The long silence on this topic in Romanian society had rendered the victims invisible, added Mircea Dumitru, the vice-president of the cultural forum, the Romanian Academy. This commemoration was not only about a historical wound but also a warning, a reminder of what can happen “when hatred becomes law,” he said.
Back then people were “robbed of their freedom, their dignity and their lives — solely because of their identity, their ethnicity. That is, what they were and could not change,” Dumitru continued.
The Roma, a people “devoured”
In Romania, “porajmos” is the word used for the genocide of European Roma during the Nazi period. It means “swallowing whole,” “destroyed” or “devoured.” It is estimated that up to 500,000 Sinti and Roma right across Europe were murdered by the Nazis and their allies during World War II.
In Romania itself, one of German leader Adolf Hitler’s allies, Ion Antonescu, had over 25,000 Roma deported from Romania to Transnistria.

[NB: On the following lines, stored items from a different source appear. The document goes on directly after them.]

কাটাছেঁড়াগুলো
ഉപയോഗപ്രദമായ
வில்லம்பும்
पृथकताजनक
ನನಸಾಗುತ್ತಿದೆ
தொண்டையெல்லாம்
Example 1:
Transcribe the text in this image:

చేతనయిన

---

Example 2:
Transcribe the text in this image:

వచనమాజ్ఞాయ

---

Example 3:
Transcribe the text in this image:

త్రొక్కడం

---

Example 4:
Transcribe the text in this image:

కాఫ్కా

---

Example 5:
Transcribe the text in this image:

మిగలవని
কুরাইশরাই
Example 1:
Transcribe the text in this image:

They were described as “asocial” or “nomadic” and sent off in freight wagons without food or water. Many died from hunger, disease or the results of violence.
“But these 25,000 victims of the Holocaust don’t seem to have been enough [for some people],” said Nicolae Paun, one of the only Roma politicians in the Romanian parliament. Even today there are groups in Europe with racist and xenophobic slogans against which the Roma must defend themselves, he noted.

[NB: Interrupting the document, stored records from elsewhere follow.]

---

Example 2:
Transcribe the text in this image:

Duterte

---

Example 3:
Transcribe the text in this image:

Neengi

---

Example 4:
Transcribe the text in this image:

Until 2004, when the International Commission on the Holocaust in Romania (more commonly referred to as the Elie Wiesel Commission) published its report acknowledging Romania’s involvement in the Holocaust,the topic wasn’t openly discussed in the country. It was barely mentioned in political discourse and wasn’t taught at schools.

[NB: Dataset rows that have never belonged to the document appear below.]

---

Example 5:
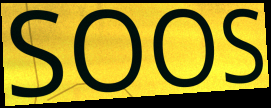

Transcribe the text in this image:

SOOS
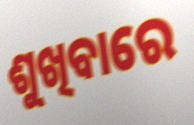
ଶୁଖିବାରେ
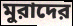
মুরাদের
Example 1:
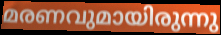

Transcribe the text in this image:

മരണവുമായിരുന്നു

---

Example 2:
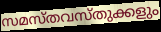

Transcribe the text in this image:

സമസ്തവസ്തുക്കളും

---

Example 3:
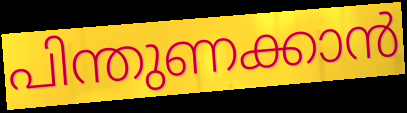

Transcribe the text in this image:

പിന്തുണക്കാൻ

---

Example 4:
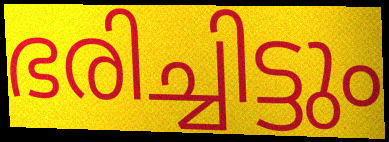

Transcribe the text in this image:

ഭരിച്ചിട്ടും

“It is our duty to know and to acknowledge our own history,” Dan declared in his speech. Romania tends to externalize its own problems instead of addressing them properly. Deep-rooted, discriminatory attitudes still exist and must be changed, he said.
There are laws in Romania that prohibit racist or antisemitic statements or the glorification of war criminals, Manole said. But they haven’t been properly enforced for years.
“Diversity is a resource, not a reason for hatred,” commented Iulian Paraschiv, the country’s national coordinator for Roma inclusion policies. In fact, he pointed out the Roma are one the youngest demographic groups in Romania and have a potential that politics and business ignore at their peril.
The Roma have been “part of the Romanian nation, since the modern nation state was founded,” Paraschiv said.
The commemoration on August 2 isn’t just about genocide though, it’s also a reminder of those who resisted. In May 1944, prisoners armed with shovels and other tools fought back against those who would try to kill them. The memorial day also honors those who survived.
Things are changing, as Catalin-Zamfir Manea, a member of the Roma party in Romania, pointed out. A new elective in local schools will look at the topic of Roma slavery and deportation and the first national museum of Roma culture are both examples, the politician said.
“Whether Roma or not, children must know who we are and what happened,” Manea argued.
Romania’s Foreign Minister Oana Toiu spoke about her time as a volunteer at summer camps for Roma children 20 years ago. “I first learned many things about these historical events there,” she said. “They were missing from my schoolbooks, from my parents’ house, from public debate.”
This is important because humans need to learn where discrimination begins, she explained.
Germany’s ambassador to Romania, Angela Ganninger, was also in attendance. She spoke about the night of August 2, 1944, when around 4,300 Sinti and Roma — mostly children, women and elderly — were gassed to death at the Auschwitz concentration camp. They were the last victims of the Nazis.
“It is our duty not only to preserve their stories, but to pass them on — especially in times of disinformation and division,” Ganninger said in her speech, pointing out that Roma and Sinti people are still discriminated against today, including in Germany.
Germany has shown that admitting guilt does not weaken a society but strengthens it, she said. “Never again begins today,” the German ambassador concluded.